Being a big fan of “The Psychology of Computer Programming” book, I thought this might be a philosophical take at building software systems. However, what I found was a list of good software engineering practices and a very dry read. The content itself is not wrong in any way, it is I just found it difficult to continue reading past 1/3rd of the book and skimmed through the rest.

Machine Learning Engineering by Andriy Burkov

This is an excellent addition to the “The Hundred-Page Machine Learning Book” by the same author. I use both as quick reference books to remind good practices, how various ML algorithms work, common problems, and ways to approach them.

The Art of Statistics by David Spiegelhalter

The book starts with a murder solved using statistical methods. And most of it is written in a way any person should understand with only basic math knowledge. There are no formulas. It explains how statistics can be manipulated and why we should all be wary of anyone who claims to be making decisions “following the data.” Data does not make decisions - decisions are made by the interpreters. Humans.

Seven Brief Lessons on Physics by Carlo Rovelli

A booklet explaining seven fascinating aspects of modern physics. Honestly, do not recall much about what they are.
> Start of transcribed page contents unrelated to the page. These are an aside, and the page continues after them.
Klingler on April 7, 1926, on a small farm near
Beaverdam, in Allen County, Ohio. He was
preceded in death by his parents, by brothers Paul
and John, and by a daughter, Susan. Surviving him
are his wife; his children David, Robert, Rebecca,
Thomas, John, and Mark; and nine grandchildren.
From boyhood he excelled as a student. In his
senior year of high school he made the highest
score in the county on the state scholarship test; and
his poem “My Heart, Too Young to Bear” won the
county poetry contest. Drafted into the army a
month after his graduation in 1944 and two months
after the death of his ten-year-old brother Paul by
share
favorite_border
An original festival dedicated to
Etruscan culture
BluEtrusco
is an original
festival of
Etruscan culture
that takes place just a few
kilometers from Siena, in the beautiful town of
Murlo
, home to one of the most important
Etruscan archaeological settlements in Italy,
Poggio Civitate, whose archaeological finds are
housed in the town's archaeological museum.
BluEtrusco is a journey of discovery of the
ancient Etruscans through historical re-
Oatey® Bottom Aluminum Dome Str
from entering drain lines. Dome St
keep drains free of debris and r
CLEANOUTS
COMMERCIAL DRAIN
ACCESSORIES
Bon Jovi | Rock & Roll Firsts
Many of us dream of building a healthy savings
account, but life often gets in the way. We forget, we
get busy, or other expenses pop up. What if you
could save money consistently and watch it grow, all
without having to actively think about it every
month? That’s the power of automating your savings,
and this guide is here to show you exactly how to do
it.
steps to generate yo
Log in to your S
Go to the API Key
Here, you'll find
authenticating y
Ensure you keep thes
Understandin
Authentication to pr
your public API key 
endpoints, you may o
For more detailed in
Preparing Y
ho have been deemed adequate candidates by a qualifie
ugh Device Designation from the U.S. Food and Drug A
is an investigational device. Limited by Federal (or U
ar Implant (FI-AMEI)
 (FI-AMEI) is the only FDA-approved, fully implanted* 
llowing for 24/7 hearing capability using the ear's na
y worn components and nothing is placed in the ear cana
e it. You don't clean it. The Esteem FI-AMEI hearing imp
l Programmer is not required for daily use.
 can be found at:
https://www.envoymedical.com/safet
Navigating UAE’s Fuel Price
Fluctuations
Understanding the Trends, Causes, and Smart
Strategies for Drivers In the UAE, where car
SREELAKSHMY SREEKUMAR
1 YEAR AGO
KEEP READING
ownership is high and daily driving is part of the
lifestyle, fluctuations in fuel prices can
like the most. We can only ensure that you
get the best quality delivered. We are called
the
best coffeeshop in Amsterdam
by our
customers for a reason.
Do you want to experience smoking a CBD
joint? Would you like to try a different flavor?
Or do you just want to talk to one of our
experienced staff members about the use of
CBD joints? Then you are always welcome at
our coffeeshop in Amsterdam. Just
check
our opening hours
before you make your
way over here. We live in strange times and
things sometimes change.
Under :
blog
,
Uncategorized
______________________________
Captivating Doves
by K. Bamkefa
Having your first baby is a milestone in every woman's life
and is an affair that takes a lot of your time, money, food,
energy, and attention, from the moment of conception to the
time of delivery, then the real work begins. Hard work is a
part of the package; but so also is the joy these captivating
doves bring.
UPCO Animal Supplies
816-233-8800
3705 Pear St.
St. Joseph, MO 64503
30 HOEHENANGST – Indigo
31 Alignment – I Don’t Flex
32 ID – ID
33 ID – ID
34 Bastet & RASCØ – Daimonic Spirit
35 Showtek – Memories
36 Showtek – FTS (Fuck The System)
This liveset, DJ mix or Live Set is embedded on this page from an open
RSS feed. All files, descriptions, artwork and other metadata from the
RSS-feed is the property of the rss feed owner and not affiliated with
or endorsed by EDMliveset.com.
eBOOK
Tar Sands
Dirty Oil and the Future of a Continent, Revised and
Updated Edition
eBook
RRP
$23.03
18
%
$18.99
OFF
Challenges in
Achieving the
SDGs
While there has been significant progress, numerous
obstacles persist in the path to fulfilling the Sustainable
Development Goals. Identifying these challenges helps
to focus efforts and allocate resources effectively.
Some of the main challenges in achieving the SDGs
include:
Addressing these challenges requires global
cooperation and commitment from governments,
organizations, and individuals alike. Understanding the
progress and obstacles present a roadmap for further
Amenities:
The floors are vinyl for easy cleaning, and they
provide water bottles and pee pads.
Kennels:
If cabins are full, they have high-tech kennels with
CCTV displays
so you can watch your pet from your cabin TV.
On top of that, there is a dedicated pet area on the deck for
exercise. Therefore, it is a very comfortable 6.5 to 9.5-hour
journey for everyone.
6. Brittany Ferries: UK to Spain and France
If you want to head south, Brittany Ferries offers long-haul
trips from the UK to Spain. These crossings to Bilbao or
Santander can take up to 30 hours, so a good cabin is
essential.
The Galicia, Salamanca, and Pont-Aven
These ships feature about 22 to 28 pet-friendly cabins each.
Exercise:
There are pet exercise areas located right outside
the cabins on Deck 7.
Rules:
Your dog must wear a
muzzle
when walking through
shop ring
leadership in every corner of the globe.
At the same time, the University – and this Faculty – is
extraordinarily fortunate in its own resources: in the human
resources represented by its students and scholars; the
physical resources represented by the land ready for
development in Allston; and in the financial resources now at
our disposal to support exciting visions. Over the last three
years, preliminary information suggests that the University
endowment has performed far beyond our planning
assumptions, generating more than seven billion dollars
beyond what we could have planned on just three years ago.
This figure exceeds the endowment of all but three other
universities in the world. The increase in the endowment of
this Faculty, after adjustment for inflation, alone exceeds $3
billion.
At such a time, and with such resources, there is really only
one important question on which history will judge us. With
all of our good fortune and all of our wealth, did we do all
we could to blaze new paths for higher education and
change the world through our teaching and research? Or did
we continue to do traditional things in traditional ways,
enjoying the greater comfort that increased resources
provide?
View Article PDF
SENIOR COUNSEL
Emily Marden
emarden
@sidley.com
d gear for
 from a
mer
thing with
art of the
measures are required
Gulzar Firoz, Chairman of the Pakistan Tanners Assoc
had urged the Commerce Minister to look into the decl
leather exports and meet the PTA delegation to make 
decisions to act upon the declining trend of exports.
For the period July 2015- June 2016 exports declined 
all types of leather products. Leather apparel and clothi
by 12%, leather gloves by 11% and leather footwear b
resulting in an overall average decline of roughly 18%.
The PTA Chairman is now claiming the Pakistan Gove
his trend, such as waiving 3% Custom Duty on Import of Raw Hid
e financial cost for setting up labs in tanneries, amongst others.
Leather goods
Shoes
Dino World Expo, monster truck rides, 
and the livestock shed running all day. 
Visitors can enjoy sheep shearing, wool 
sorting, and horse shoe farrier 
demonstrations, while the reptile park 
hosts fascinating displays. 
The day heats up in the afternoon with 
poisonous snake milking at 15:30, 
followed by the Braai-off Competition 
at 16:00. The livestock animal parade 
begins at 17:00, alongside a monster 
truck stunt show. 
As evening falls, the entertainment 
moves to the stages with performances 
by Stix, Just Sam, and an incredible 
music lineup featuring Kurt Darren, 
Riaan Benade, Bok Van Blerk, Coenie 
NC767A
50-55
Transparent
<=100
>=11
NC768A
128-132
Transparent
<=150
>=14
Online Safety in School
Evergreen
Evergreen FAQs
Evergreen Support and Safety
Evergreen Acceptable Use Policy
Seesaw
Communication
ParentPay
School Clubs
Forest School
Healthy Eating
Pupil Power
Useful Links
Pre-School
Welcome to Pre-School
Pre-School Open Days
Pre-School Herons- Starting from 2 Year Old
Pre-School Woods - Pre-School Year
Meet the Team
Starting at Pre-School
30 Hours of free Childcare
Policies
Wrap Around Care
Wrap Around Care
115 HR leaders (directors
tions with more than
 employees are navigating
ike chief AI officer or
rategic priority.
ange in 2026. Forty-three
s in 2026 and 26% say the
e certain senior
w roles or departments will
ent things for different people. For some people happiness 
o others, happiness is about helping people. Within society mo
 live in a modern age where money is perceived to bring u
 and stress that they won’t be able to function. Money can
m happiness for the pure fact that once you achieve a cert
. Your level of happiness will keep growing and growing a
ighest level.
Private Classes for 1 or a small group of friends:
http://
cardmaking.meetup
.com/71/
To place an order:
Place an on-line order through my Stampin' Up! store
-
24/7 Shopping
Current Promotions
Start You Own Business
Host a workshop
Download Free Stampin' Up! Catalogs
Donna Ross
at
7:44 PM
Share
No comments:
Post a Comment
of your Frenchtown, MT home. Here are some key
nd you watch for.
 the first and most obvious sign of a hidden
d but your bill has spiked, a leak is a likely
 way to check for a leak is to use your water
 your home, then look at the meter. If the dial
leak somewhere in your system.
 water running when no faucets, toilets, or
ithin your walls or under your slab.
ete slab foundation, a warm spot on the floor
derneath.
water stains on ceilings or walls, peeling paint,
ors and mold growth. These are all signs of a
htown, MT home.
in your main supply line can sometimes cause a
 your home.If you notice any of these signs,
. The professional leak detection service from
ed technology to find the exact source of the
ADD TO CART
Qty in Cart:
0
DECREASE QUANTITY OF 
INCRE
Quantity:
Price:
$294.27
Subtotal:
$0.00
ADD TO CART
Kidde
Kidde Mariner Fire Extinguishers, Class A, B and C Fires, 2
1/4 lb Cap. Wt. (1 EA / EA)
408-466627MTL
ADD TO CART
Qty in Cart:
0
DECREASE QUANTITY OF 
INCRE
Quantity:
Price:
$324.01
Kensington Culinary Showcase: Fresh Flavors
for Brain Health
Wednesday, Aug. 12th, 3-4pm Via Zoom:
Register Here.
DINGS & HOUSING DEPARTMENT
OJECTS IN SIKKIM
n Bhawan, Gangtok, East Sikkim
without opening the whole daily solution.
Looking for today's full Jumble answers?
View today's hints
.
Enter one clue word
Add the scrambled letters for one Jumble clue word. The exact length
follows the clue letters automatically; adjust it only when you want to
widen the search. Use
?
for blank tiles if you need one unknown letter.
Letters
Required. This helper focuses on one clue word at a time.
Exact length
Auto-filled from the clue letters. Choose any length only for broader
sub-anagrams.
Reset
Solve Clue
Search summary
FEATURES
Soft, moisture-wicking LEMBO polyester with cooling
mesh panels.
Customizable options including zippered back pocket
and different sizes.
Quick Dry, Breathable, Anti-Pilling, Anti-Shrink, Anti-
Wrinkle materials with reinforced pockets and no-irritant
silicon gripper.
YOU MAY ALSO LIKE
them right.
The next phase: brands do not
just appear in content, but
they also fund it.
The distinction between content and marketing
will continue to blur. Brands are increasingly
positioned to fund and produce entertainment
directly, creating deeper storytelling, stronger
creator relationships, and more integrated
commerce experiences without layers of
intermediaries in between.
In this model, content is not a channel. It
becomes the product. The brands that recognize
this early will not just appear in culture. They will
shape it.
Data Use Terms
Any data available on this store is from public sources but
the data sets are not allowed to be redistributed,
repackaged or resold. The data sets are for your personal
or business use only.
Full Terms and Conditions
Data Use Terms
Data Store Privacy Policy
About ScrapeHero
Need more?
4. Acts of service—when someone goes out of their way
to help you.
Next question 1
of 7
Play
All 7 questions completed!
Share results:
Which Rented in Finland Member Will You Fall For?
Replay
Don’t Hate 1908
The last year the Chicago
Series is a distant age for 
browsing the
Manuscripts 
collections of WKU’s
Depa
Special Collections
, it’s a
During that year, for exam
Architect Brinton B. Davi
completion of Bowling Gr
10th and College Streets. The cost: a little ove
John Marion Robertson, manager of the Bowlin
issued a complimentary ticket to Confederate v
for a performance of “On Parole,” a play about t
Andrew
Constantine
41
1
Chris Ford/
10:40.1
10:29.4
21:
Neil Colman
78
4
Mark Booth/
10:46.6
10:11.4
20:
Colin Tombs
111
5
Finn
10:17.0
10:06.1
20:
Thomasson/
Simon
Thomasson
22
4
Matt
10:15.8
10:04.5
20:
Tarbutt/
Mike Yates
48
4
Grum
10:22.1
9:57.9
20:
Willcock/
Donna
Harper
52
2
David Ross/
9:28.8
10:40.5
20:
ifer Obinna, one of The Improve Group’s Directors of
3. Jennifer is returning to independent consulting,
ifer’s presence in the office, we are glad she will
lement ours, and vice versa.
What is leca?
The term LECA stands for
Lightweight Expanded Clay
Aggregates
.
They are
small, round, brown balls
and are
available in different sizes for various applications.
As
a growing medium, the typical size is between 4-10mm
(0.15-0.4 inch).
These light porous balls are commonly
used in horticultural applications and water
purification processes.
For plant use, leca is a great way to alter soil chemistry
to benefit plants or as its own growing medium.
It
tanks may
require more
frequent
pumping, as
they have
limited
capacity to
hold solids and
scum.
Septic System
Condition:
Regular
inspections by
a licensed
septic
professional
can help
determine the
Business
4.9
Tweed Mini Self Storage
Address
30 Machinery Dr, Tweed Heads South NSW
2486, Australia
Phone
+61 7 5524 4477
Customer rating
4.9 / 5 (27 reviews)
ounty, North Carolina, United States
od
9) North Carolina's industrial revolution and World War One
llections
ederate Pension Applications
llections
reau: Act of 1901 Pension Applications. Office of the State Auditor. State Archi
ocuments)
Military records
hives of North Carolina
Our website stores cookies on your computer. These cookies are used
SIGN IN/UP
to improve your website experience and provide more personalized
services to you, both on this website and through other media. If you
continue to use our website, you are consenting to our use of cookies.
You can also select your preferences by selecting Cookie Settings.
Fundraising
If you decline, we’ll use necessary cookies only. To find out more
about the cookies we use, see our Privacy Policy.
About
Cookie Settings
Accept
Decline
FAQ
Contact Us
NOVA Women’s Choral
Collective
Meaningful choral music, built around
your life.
No Man’s Land by David Baldacci

This is the last book in the John Puller series. John Puller is a military investigator, and in the good old Angela Lansbury style, he runs into various murders or mysteries to solve. The book (and all of them in the series) has a good hook, starts slow, but keeps increasing the pace as you go with the story. Eventually, it causes the curiosity to peak so much, that it becomes very hard to put the book down. Recommend it.

The Unicorn Project by Gene Kim

This is a follow-up book to “The Phoenix Project.” The Phoenix project felt like a fantastic representation of a company’s internal struggles with effective IT operations and was very educational. The Unicorn project was just a complete opposite. A miserable read, full of deus-ex machina that caused the story to drag on and on, just to prove a point. Even though it was acknowledged in the book, but it was abused too much. Whatever educational points this book was making got lost, between “oh… get over it already!” and “please, just end this misery.”

The Five People You Meet In Heaven by Mitch Albom

My first introduction to Mitch Albom was in “Tuesdays with Morrie,” which I read in my twenties and it brought me to The Last Lecture by Randy Pausch. Both had a big influence on me. However, I cannot say, that “The Five People You Meet In Heaven” made a big influence now. Maybe it is because I am now older and more cynical or I read the other ones first, that this one did not influence me. However, it was a nice and relaxing read.

Peter’s Empress by Kristina Sabaliauskaite

Written by a Lithuanian art historian and novelist, Kristina Sabaliauskaite, who is regarded well around the Baltics for her previous historical fiction. This book follows a woman called Marta Skawronska, an orphan, who became Empress Catherine I of Russia. It starts with an objectionable gimmick, but I got over it and found the book pleasantly entertaining. Sabaliauskaite is notorious (at least in Lithuania) for recreating very realistic 16-18th century environments and characters in her writing. I read it in Lithuanian, but I see there is an English available in the Kindle store. Assuming the translation is good, it should be a pleasant read for a historical fiction enthusiast.